Do outro lado temos a Microsoft, a empresa fundada por Bill Gates, o homem que nos pôs a todos a utilizar computadores com o SO amigável e que nos fez pensar que Windows não é a palavra inglesa para janelas mas o nome próprio dos pc’s. Só que o foco da companhia foi até à bem pouco tempo o seu SO e as suites de produtividade. Gates terá mesmo dito que a Microsoft “não estava interessada na internet” e que esta seria “uma moda passageira”. São citações que se tornaram verdadeiras sem nunca encontrarmos a origem. O que é certo é que o fundador da Microsoft afirmou que “em 1995 a internet era a nossa quinta ou sexta prioridade”. A Microsoft ainda é hoje líder incontestada de SO para PC e de programas de produtividade.
Nadar contra a corrente
O historial das duas empresas permite verificar que ambas tiveram tanto sucesso que adormeceram ao voltante e não se aperceberam em tempo útil de que o mundo estava a mudar. E então um dia, em momentos diferentes e com abordagens diversas, resolveram apostar forte no mercado dos smarphones.
A Nokia aposta em aparelhos elegantes e num ultrapassado SO, o Symbian. A Microsoft torna o Windows móvel.
Só que as duas companhias têm um problema em comum. Chama-se Android e foi lançado comercialmente em 2008, ou seja, apenas um ano após o iPhone.

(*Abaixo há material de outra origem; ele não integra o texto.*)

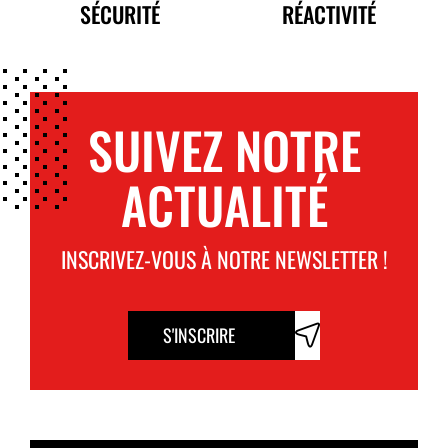
SÉCURITÉ
RÉACTIVITÉ
APPLICATIONS DU DRENCHER POUR VACHE
Le
Drencher pour Vache
est l’outil
SUIVEZ NOTRE
indispensable pour tous les éleveurs
confrontés à des vaches faibles ou malades.
ACTUALITÉ
Il est particulièrement utile
pour les vaches
en période post-partum, en réhabilitation
après une chirurgie ou en traitement de
maladies courantes.
INSCRIVEZ-VOUS À NOTRE NEWSLETTER !
S'INSCRIRE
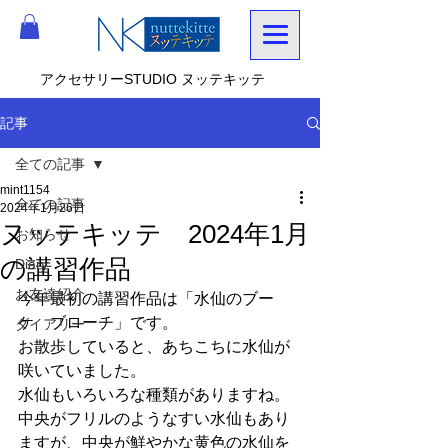
アクセサリーSTUDIO ヌッテキッテ
記事
全ての記事
mint1154
全ての記事
2024年1月26日
ヌッテキッテ 2024年1月
お知らせ
の講習作品
Diary
お友達紹介
今年最初の講習作品は「水仙のブー
ケ　ブローチ」です。
ダイアリー
お散歩していると、あちこちに水仙が
咲いていました。
水仙もいろいろな種類がありますね。
中央がフリルのようなすい水仙もあり
ますが、中央が鮮やかな黄色の水仙を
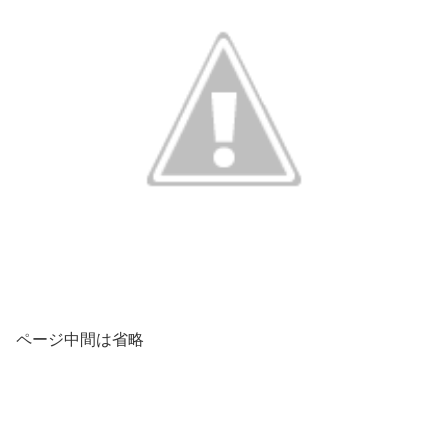
ページ中間は省略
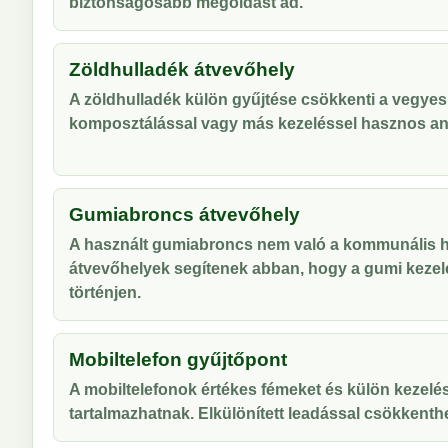
biztonságosabb megoldást ad.
Zöldhulladék átvevőhely
A zöldhulladék külön gyűjtése csökkenti a vegyes
komposztálással vagy más kezeléssel hasznos an
Gumiabroncs átvevőhely
A használt gumiabroncs nem való a kommunális hu
átvevőhelyek segítenek abban, hogy a gumi kezel
történjen.
Mobiltelefon gyűjtőpont
A mobiltelefonok értékes fémeket és külön kezelés
tartalmazhatnak. Elkülönített leadással csökkenthe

A Microsoft viu o potencial de um sistema aberto, atualizável e disponível para os desenvolvedores criarem apps e agiu, lançando em 2010 o Windows Phone, desde início com um interface de design cuidado e amigo do utilizador.
A resposta da Microsoft poderá parecer rápida, uma vez que foi necessário desenvolver de raiz o produto, mantendo a impressão digital do Windows, mas a verdade é que foi demasiado tarde. Depois de um começo que parecia titubeante, o Android impôs-se e no final de 2010 já detinha 30 por cento do mercado, graças às parcerias com os fabricantes e a uma aposta forte nos desenvolvedores. A Microsoft terá pensado que todas as marcas de smartphones bateriam à sua porta, mas tal não aconteceu.

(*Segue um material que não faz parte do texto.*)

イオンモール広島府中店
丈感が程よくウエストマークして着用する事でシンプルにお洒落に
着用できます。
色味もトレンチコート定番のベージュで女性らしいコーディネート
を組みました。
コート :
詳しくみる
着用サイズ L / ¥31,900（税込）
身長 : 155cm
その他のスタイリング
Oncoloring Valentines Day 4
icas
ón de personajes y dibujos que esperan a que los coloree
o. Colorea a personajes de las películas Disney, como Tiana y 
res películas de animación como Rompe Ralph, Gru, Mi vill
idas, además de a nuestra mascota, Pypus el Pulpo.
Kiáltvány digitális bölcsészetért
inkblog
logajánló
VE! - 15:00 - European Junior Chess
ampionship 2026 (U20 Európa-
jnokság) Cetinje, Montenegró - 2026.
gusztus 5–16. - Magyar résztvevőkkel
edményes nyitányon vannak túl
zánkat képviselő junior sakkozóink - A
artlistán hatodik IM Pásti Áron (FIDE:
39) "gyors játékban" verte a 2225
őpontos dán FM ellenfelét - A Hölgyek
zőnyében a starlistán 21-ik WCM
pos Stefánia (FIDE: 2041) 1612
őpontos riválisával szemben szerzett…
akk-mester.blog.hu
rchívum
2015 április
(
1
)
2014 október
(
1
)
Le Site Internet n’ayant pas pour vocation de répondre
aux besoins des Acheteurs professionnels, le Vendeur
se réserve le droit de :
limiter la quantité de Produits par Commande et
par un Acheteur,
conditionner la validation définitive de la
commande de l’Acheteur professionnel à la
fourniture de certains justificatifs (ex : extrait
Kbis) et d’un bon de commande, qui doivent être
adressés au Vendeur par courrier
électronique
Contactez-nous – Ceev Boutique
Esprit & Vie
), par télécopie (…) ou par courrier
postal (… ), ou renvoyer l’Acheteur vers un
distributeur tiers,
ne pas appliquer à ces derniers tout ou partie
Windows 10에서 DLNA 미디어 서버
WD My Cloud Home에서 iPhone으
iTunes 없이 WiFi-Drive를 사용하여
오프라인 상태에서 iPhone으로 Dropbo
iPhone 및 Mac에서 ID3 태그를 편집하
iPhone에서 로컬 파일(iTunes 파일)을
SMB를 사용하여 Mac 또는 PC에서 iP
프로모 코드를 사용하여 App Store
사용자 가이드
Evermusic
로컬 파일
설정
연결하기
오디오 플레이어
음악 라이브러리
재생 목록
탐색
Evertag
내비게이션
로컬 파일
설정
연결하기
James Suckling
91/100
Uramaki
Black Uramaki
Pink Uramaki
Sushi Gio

Num primeiro momento, a Microsoft e a Nokia tentam juntar esforços e anunciam em 2011 uma parceria estrategica em nome da possibilidade de escolha do consumidor. Fizeram bons aparelhos com um bom SO. Mas…
Só que a corrente já então era avassaladora e era surfada sem contestação pela Google e o seu SO baseado em Linyx. O engraçado homenzinho verde veio para ficar e é líder inconstado do mercado mobile. O grande problema dos Lumia é a escala. Os desenvolvedores sabem que se fizerem uma app para Android terão retorno, o que já será duvidoso no caso dos Windows Phone., pelo que investem todos os seus esforços no Android. Os consumidores que têm aparelhos com Windows Phone sofrem com a frustração das expetativas. Têm um bom e bonito aparelho com um bom SO mas sem funcionalidades. E à primeira oportunidade correm a comprar um Android ou um iPhone.
A Nokia foi a primeira a atirar a toalha ao tapete e em 2013 desistiu de vez, vendendo a sua divisão mobile e saindo do negócio. E os resultados do primeiro trimestre agora anunciados pela Microsoft revelam aquilo que já era do senso comum. Chegaram tarde aos smartphones e as diferentes estratégias que tentaram para ganhar escala e tornar competitivo um produto que é bom falharam.
Nos três primeiros meses do ano apenas se venderam 2,3 milhões de smartphones Lumia. Só a Samsung conseguiu vender 10 milhões de unidades no primeiro mês após o lançamento do Galaxy S7.